How to Maintain a Diet
I would like to provide a few psychological insights into dieting. Here are some thoughts on how to be successful with a chosen diet:
First and foremost, recognize that goals are very difficult to achieve without some level of social support. There are many reasons people avoid social support when setting goals. They include embarrassment, fear of failure, not wanting to bother others, the increased amount of time and money social support may require. Overcoming the barrier of discussing your dietary goals with a spouse, friend, or joining a support group is a major and important step towards successful dieting. Working with others to reach your dietary and weight goals has a very strong impact on success. In my opinion, this is one of the most effective measures you can take.
Research your diet:
No matter what diet you are undertaking, if you do not understand the diet or how it affects your body, you are less likely to stick with it and succeed in your goals. There is interesting research that shows the more we study a topic, the more motivated with the topic we become. In other words, the more you study your diet, the more proficient you will become with the foods you eat. Also, the more motivated to stick with the diet you will become. This is like the follow-your-nose policy. If you look at your diet, read about it, and learn ways to prepare your diet, you are more likely to move towards your diet.
Manage your home:
This is a must. If you are an alcoholic, don’t bring alcohol into your home. Don’t bring cigarettes home if a smoker. If you are not supposed to eat carbs or fats or Twinkies, don’t bring them into your home. Everything you do to remove the convenience of the negative foods increases the chances you will be successful as well as vice versa.

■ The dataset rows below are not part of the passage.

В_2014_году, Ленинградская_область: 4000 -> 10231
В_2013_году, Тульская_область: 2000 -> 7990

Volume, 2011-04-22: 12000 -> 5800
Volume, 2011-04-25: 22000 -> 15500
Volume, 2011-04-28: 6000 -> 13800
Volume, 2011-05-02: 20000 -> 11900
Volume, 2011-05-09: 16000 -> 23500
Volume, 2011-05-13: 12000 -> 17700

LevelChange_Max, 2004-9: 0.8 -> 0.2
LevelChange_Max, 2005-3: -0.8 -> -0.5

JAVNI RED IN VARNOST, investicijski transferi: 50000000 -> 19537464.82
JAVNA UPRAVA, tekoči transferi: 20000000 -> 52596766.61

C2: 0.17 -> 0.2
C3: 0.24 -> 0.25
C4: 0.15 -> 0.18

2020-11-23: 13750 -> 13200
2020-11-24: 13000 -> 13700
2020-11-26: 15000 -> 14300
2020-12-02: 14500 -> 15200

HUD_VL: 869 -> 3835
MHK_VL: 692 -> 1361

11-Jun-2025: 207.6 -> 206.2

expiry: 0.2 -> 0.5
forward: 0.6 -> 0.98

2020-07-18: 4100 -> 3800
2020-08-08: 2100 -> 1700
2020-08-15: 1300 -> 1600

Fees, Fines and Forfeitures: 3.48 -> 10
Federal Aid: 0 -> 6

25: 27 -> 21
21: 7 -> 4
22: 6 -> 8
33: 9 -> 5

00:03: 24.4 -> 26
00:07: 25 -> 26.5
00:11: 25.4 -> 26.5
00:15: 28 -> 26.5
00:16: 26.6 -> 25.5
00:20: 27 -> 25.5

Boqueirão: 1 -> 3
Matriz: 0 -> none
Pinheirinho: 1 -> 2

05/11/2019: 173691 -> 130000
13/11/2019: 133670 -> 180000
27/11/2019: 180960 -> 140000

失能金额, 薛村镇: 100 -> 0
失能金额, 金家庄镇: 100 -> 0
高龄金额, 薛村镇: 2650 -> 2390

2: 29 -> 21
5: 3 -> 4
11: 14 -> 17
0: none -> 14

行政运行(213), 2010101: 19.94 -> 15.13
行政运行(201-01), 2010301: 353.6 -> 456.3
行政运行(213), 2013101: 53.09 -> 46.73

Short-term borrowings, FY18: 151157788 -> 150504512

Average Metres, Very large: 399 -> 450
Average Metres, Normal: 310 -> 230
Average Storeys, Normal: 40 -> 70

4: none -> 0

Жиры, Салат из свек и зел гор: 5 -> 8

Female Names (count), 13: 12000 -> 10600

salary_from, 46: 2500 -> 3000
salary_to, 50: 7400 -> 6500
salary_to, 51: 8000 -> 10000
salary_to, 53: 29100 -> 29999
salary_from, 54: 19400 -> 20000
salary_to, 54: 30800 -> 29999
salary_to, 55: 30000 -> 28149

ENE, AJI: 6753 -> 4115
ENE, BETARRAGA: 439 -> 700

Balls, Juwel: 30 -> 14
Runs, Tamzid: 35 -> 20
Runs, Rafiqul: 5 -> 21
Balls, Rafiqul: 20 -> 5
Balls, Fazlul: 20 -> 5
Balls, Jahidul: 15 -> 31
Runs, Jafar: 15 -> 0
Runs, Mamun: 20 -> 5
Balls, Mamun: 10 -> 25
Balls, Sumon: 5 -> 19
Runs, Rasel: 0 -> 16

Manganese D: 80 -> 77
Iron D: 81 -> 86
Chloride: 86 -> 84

Convenience is subjective:
When talking about diet with folks one thing everybody inevitably brings up is that fast foods and unhealthy foods are so convenient and that healthy options are less convenient or more expensive. This is not true! What you have researched is what you have made convenient. If you spend several years researching all the healthy options for eating in your city or town, you will find those options more convenient and cost effective and the unhealthy options less accessible. You will need to take time to relearn your community to find out where those healthy options lie.
When I compare dieting to alcohol and nicotine, I am comparing food to an addiction. This is because it behaves like an addiction. This also means that you will face physical and psychological withdrawal symptoms. Physically, you will likely face headaches, cravings, cramps, and other feelings of unwellness. Psychologically, you will have to face your emotions differently. You will need to learn to relate with people and the world differently. In many ways, you will face a new way of life and living. This can be both rewarding and trying. Don’t forget, the most important treatment for addictions is social support!
Make time in your schedule:
My final thoughts on successful dieting is that it requires a significant amount of time and/or energy to get underway and moderately to maintain. Managing something as significant as food consumption patterns is no small feat. Respect the decision and the requirements of the challenge.
These are just a few thoughts on how to be successful in you journey with food. Because food can function like an addiction and because our eating habits are intertwined with our emotions, therapy can be an ideal setting to begin your work with diet. A therapist can help you get connected with your emotional eating habits and provide new ways of relating with food.